Une chanson se moquant du décès d’un torero espagnol sur France Inter fait scandale

Le CSA a reçu un millier de signalements après la diffusion sur France Inter d’une chanson se moquant du décès d’un torero espagnol. Le CSA a indiqué lundi à l’AFP avoir reçu un millier de signalements après la diffusion vendredi sur France Inter d’une chanson se moquant du décès d’un torero espagnol, la radio défendant de son côté le droit à « la caricature et l’outrance ». Encorné et tué par un taureau à l’âge de 36 ans lors de la corrida des Fêtes d’Aire-sur-l’Adour (Landes), le matador basque espagnol Ivan Fandiño a fait l’objet le 23 juin d’une chanson de l’humoriste Frédéric Fromet, diffusée dans l’émission de Charline Vanhoenacker, « Si tu écoutes, j’annule tout ».

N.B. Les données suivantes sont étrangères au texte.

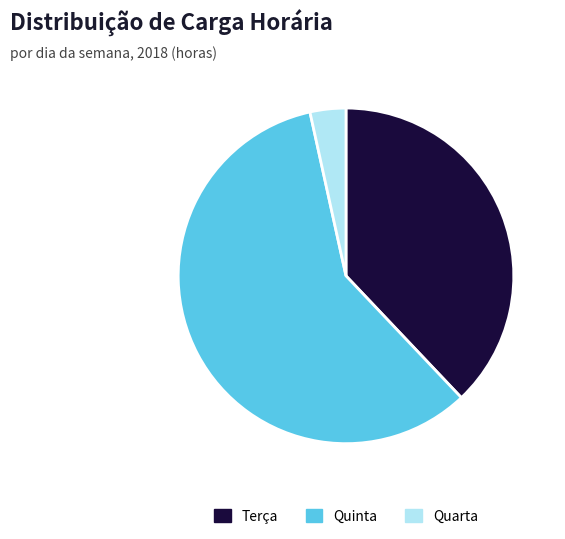

What is the ratio of the value at Quarta to the value at Terça?

0.1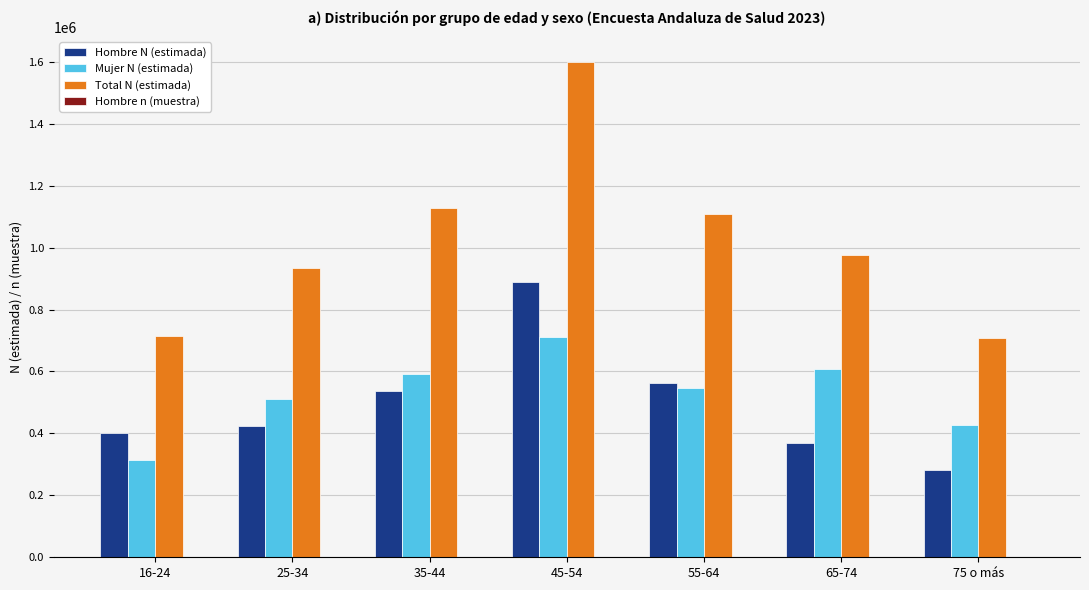

What is the total value across all series at 75 o más?

1417638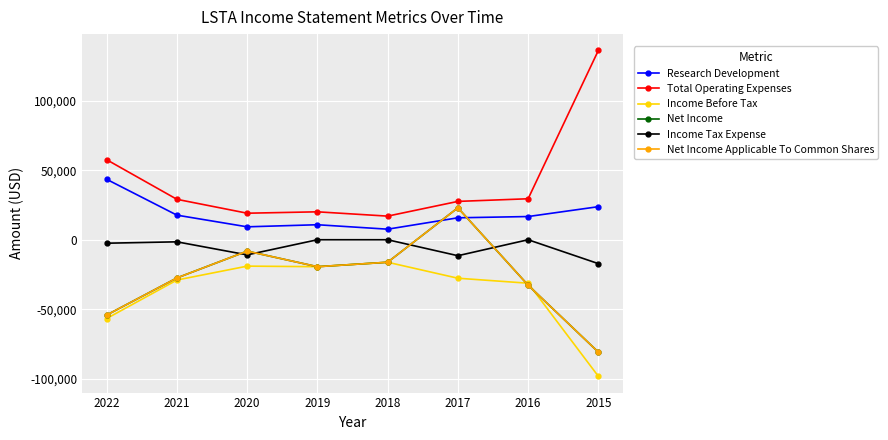

The value of Net Income at 2020 is -5723. True or false?

False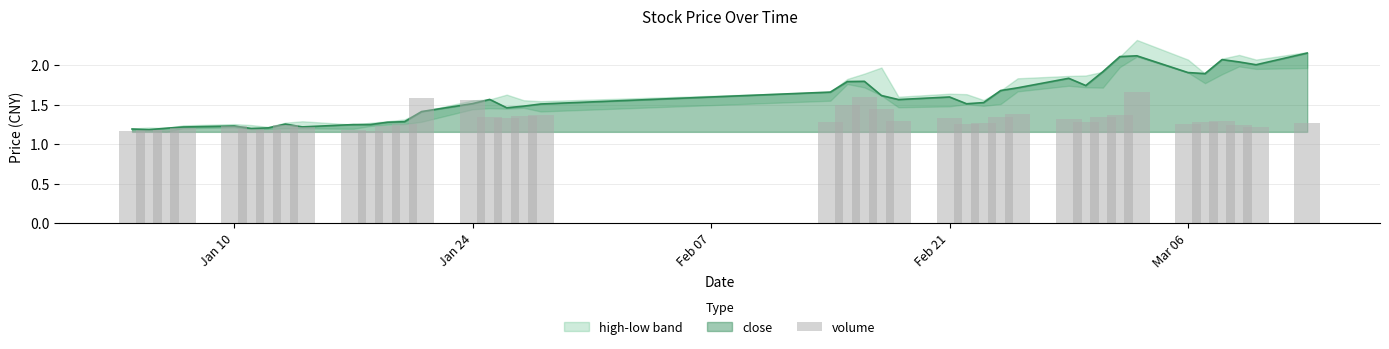

What is the difference between the maximum and minimum values in the low series?

1.0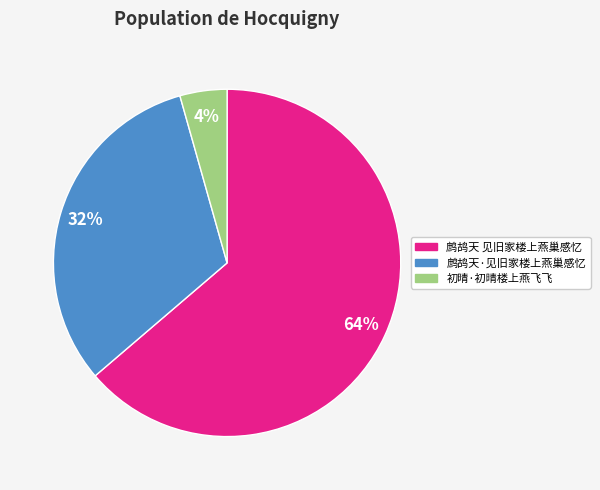

True or false: 鹧鸪天·见旧家楼上燕巢感忆 accounts for 19% of the total.

False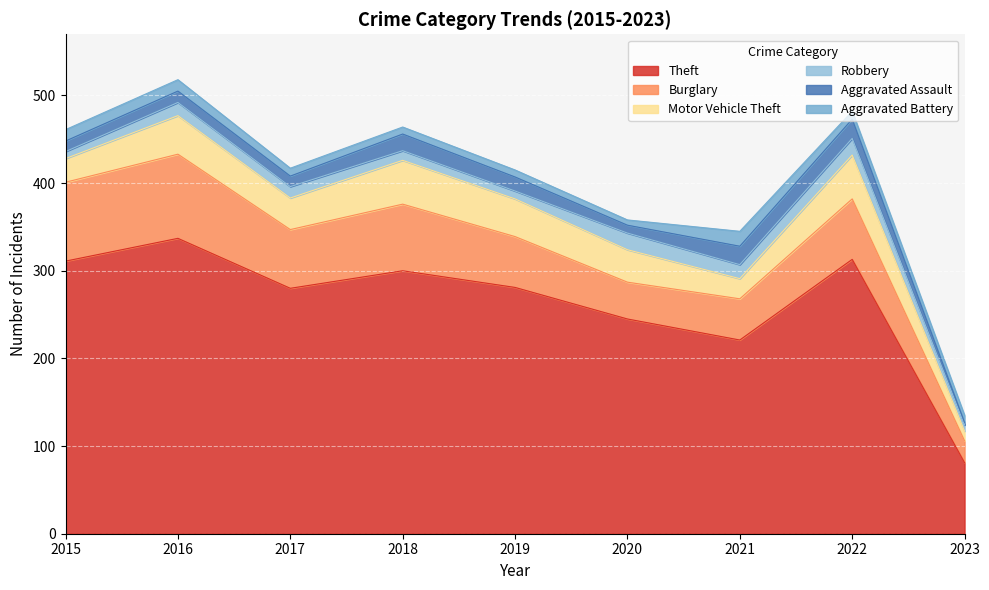

Rank the series at 2019 from lowest to highest value.

Aggravated Battery, Robbery, Aggravated Assault, Motor Vehicle Theft, Burglary, Theft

Dans ce que l’humoriste présente comme « une chanson festive », le décès d’Ivan Fandiño est tourné en dérision avec virulence, sur l’air de « Bambino »: « Tu t’es bien fait encorné, fallait pas faire le kéké », « gicle, gicle tes boyaux », « t’es parti comme une bouse ». Et Frédéric Fromet transforme des parties du corps du torero en spécialités culinaires espagnoles: « le sang en gaspacho », « brochette espagnola », « superbe tortilla », « le foie dans la paella », « réduit en chorizo », « petites couilles en tapas ».

Interrogée par l’AFP, la directrice de France Inter Laurence Bloch a défendu l’humoriste, tout en exprimant « toute sa compassion » à la famille d’Ivan Fandiño. La chanson s’inscrit dans une émission « dont le principe est l’humour, de pratiquer l’humour noir, s’emparer de sujets d’actualité, les moquer, les dénoncer », a-t-elle rappelé. « Que la chanson de Frédéric Fromet puisse choquer, je le comprends tout à fait, qu’on puisse considérer qu’elle soit de mauvais goût, pourquoi pas, maintenant c’est la loi du genre, le régime de la caricature, de la parodie, de l’outrance », a-t-elle développé, ajoutant que l’humoriste avait « exprimé une fracture extrêmement sauvage entre ceux qui sont pour la corrida et les anti-corridas ». « Je sais qu’on ne rit pas/d’un mort mais là on a le droit », avait chanté lui-même l’humoriste, avant d’évoquer la « saloperie de corrida ».